Among the five ways Obama is, in the view of Kristol’s latest WaPo column, “surprisingly vulnerable to political and substantive attack,” is his decision to close the prison at Guantanamo Bay. Kristol does not specify the nature of the president’s Guantanamo problem, contenting himself with the reflection that it is very like Jimmy Carter’s returning […]

Among the five ways Obama is, in the view of Kristol’s latest WaPo column, “surprisingly vulnerable to political and substantive attack,” is his decision to close the prison at Guantanamo Bay. Kristol does not specify the nature of the president’s Guantanamo problem, contenting himself with the reflection that it is very like Jimmy Carter’s returning the Panama Canal to Panamanian control–“a perhaps mostly symbolic issue that caused terrible political problems
for both the Democratic administration and Democrats in Congress.” For him, this is merely a political target of opportunity.

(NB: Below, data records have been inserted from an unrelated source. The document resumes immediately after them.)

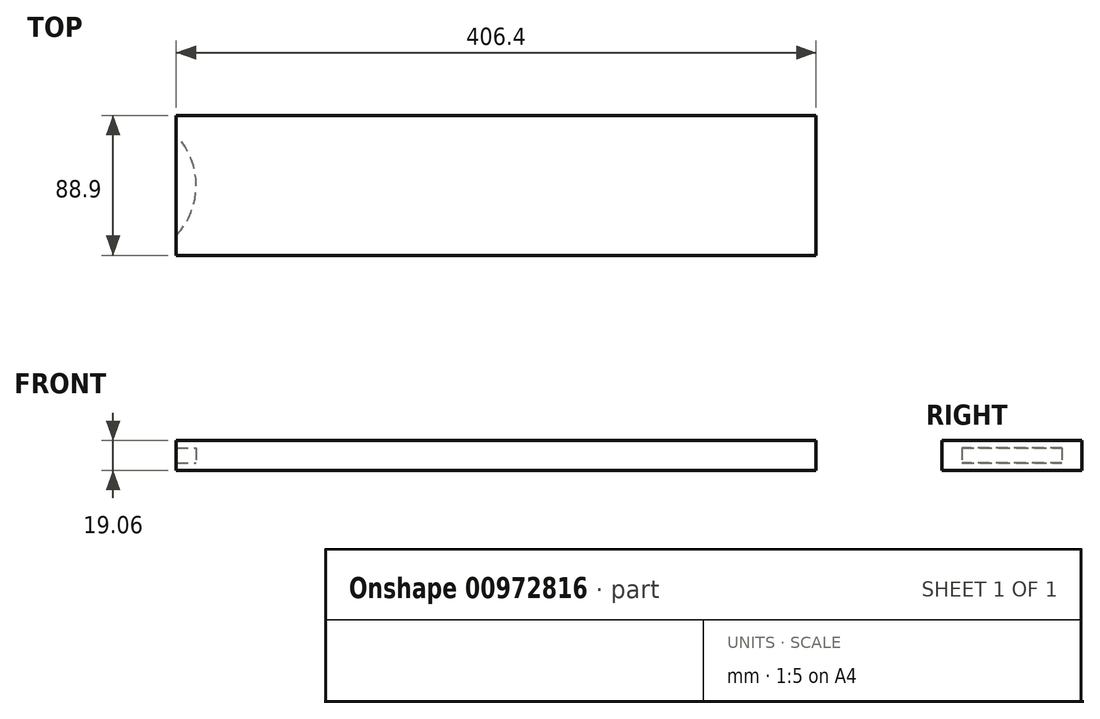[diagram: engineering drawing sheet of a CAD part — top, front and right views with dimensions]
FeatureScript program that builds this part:
annotation { "Feature Type Name" : "Feature", "Feature Type Description" : "" }
export const myFeature = defineFeature(function(context is Context, id is Id, definition is map)
    precondition{}
    {
        {
            var Q0;
            Q0=qCreatedBy(makeId("Right.planeOp"),FACE);
            var sketch = newSketch(context, id + "F0", { "sketchPlane" : qUnion([Q0])});
            skLineSegment(sketch, "E0.bottom", {"start": v(44.45, 9.53) * mm, "end": v(-44.45, 9.53) * mm});
            skLineSegment(sketch, "E0.top", {"start": v(44.45, -9.53) * mm, "end": v(-44.45, -9.53) * mm});
            skLineSegment(sketch, "E0.left", {"start": v(44.45, 9.53) * mm, "end": v(44.45, -9.53) * mm});
            skLineSegment(sketch, "E0.right", {"start": v(-44.45, 9.53) * mm, "end": v(-44.45, -9.53) * mm});
            skPoint(sketch, "E0.middle", {"position": v(0, 0) * mm});
            skSolve(sketch);
        }
        {
            var Q0;
            Q0=makeQuery(id+"F0.imprint","IMPRINT",FACE,{"disambiguationData":[TD([[makeQuery(id+"F0.imprint","IMPRINT",EDGE,{"derivedFrom":sQuery(id+"F0.wireOp",EDGE,"E0.bottom")}),1.0]])]});
            extrude(context, id + "F1", {"entities" : qUnion([Q0]), "depth" : 406.4 * mm, "offsetDistance" : 25.4 * mm});
        }
        {
            var Q0;
            Q0=qCreatedBy(makeId("Top.planeOp"),FACE);
            var sketch = newSketch(context, id + "F2", { "sketchPlane" : qUnion([Q0])});
            skArc(sketch, "E1", {"start": v(0, -31.75) * mm, "mid": v(12.7, 0) * mm, "end": v(0, 31.75) * mm});
            skLineSegment(sketch, "E2", {"start": v(-47.78, 0) * mm, "end": v(120.51, 0) * mm, "construction": true});
            skLineSegment(sketch, "E3", {"start": v(0, 31.75) * mm, "end": v(0, -31.75) * mm});
            skSolve(sketch);
        }
        {
            var Q0;
            Q0=qSketchRegion(id+"F2",true);
            extrude(context, id + "F3", {"entities" : qUnion([Q0]), "operationType" : NewBodyOperationType.REMOVE, "depth" : 4.76 * mm, "offsetDistance" : 25.4 * mm, "hasSecondDirection" : true, "secondDirectionOppositeDirection" : true, "secondDirectionDepth" : 4.76 * mm});
        }
        {
            var Q0;
            Q0=makeQuery(id+"F1.opExtrude","CAP_FACE",FACE,{"disambiguationData":[OSD([sQuery(id+"F0.wireOp",EDGE,"E0.bottom"),sQuery(id+"F0.wireOp",EDGE,"E0.top"),sQuery(id+"F0.wireOp",EDGE,"E0.left"),sQuery(id+"F0.wireOp",EDGE,"E0.right")])],"isStart":true});
            var Q1;
            Q1=makeQuery(id+"F1.opExtrude","CAP_FACE",FACE,{"disambiguationData":[OSD([sQuery(id+"F0.wireOp",EDGE,"E0.bottom"),sQuery(id+"F0.wireOp",EDGE,"E0.top"),sQuery(id+"F0.wireOp",EDGE,"E0.left"),sQuery(id+"F0.wireOp",EDGE,"E0.right")])],"isStart":false});
            cPlane(context, id + "F4", {"entities" : qUnion([Q0, Q1]), "cplaneType" : CPlaneType.MID_PLANE, "offset" : 25.4 * mm, "width" : 152.4 * mm, "height" : 152.4 * mm});
        }
    });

Not that the analogy is perfect; after all, the U.S. really did surrender control of an important piece of real estate and regaining sovereignty over the Canal Zone was hardly a symbolic issue for the Panamanians.

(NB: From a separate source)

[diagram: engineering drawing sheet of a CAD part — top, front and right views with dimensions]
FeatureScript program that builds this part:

On the other hand, to call Guantanamo “a perhaps mostly symbolic issue” is an understatement. The Supreme Court has determined that it makes no legal difference whether the prisoners are held there or in the U.S. proper, and no one seriously proposes that American high-security prisons are incapable of holding dangerous persons. So what, exactly, is the symbolic problem here?

In a smart article in Religion in the News on the Oklahoma City bombing eight years ago, Ed Linenthal argued that transgressors like Timothy McVeigh are treated as “contaminants of the body politic” that somehow represent a toxic presence wherever they happen to have been present on American soil. Ed distinguishes such native sources of contagion from alien ones, but it seems to me that the Guantanamo detainees represent the same sort toxicity. Their mere presence on American soil is metaphysically intolerable.  


Does this interpretation seem a little too academic for your taste? Well, last week the House Appropriations Committee defeated an amendment by Rep. Todd Tiahrt, R-Kan. that would prevent any detainee from
entering the United States. “Do
you want the terrorists in your hometown?” Tiahrt asked. He went on say, according to Fox, that “the government frequently tells people to wear their seatbelts and
wash their hands to stay clear of H1N1 flu, and a vote for his
amendment would also bolster safety.”

I’m inclined to doubt that Guantanamo will achieve the traction that the Panama Canal did three decades ago. But it won’t be for lack of Kristoline agitation.